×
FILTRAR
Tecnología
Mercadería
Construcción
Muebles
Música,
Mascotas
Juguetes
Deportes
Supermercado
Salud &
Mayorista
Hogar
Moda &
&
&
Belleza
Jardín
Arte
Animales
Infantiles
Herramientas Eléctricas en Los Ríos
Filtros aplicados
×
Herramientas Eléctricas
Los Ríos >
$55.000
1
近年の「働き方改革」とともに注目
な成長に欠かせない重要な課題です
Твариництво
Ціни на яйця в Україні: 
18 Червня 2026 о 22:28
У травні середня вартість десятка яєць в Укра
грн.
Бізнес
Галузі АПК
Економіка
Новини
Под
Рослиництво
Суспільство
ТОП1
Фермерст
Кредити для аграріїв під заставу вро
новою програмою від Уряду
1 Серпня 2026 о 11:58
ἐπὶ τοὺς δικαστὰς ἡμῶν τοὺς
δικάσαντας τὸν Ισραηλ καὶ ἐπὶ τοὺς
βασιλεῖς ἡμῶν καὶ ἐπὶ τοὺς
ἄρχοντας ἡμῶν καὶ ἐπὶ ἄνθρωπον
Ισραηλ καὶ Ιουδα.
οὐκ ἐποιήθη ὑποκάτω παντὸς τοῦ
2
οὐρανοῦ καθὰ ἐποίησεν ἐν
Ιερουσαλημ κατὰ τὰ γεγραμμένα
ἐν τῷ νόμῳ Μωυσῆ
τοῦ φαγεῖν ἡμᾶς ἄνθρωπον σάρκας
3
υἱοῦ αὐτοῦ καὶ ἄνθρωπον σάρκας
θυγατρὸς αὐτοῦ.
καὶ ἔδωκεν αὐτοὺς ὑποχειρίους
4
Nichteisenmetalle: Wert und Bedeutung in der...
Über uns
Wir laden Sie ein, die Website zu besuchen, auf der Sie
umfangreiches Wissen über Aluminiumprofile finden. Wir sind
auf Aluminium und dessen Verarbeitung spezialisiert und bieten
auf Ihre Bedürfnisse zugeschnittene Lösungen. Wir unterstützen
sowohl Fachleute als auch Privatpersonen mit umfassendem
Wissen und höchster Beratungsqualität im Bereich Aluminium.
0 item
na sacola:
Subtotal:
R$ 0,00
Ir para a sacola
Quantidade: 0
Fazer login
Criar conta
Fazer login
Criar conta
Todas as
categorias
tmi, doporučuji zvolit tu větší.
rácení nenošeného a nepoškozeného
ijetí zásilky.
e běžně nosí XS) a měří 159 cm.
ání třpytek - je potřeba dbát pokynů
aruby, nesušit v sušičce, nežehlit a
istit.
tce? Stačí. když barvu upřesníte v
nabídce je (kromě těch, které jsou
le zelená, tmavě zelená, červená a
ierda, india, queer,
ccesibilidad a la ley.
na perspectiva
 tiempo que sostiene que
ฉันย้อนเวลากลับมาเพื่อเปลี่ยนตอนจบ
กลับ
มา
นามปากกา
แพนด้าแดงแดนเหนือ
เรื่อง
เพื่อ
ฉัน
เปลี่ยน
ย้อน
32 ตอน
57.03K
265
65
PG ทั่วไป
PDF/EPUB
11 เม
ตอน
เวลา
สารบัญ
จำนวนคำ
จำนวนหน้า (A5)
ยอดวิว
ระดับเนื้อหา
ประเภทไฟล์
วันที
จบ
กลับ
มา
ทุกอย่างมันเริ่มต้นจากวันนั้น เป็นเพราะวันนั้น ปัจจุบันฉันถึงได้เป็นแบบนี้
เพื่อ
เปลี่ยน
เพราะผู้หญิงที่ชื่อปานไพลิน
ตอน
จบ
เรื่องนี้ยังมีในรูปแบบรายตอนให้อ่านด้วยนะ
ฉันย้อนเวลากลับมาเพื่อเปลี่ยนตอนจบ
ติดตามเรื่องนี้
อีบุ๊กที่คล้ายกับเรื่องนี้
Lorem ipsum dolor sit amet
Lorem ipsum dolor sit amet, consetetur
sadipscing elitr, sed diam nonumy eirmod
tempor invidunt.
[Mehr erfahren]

● **AIM OF THE EXERCISE**:
Nothing but the lines from the top of the records down to the line with "umfangreiches Wissen über" belongs in the answer; repeat them exactly.

● **RESPONSE TO THE TASK**:
×
FILTRAR
Tecnología
Mercadería
Construcción
Muebles
Música,
Mascotas
Juguetes
Deportes
Supermercado
Salud &
Mayorista
Hogar
Moda &
&
&
Belleza
Jardín
Arte
Animales
Infantiles
Herramientas Eléctricas en Los Ríos
Filtros aplicados
×
Herramientas Eléctricas
Los Ríos >
$55.000
1
近年の「働き方改革」とともに注目
な成長に欠かせない重要な課題です
Твариництво
Ціни на яйця в Україні: 
18 Червня 2026 о 22:28
У травні середня вартість десятка яєць в Укра
грн.
Бізнес
Галузі АПК
Економіка
Новини
Под
Рослиництво
Суспільство
ТОП1
Фермерст
Кредити для аграріїв під заставу вро
новою програмою від Уряду
1 Серпня 2026 о 11:58
ἐπὶ τοὺς δικαστὰς ἡμῶν τοὺς
δικάσαντας τὸν Ισραηλ καὶ ἐπὶ τοὺς
βασιλεῖς ἡμῶν καὶ ἐπὶ τοὺς
ἄρχοντας ἡμῶν καὶ ἐπὶ ἄνθρωπον
Ισραηλ καὶ Ιουδα.
οὐκ ἐποιήθη ὑποκάτω παντὸς τοῦ
2
οὐρανοῦ καθὰ ἐποίησεν ἐν
Ιερουσαλημ κατὰ τὰ γεγραμμένα
ἐν τῷ νόμῳ Μωυσῆ
τοῦ φαγεῖν ἡμᾶς ἄνθρωπον σάρκας
3
υἱοῦ αὐτοῦ καὶ ἄνθρωπον σάρκας
θυγατρὸς αὐτοῦ.
καὶ ἔδωκεν αὐτοὺς ὑποχειρίους
4
Nichteisenmetalle: Wert und Bedeutung in der...
Über uns
Wir laden Sie ein, die Website zu besuchen, auf der Sie
umfangreiches Wissen über Aluminiumprofile finden. Wir sind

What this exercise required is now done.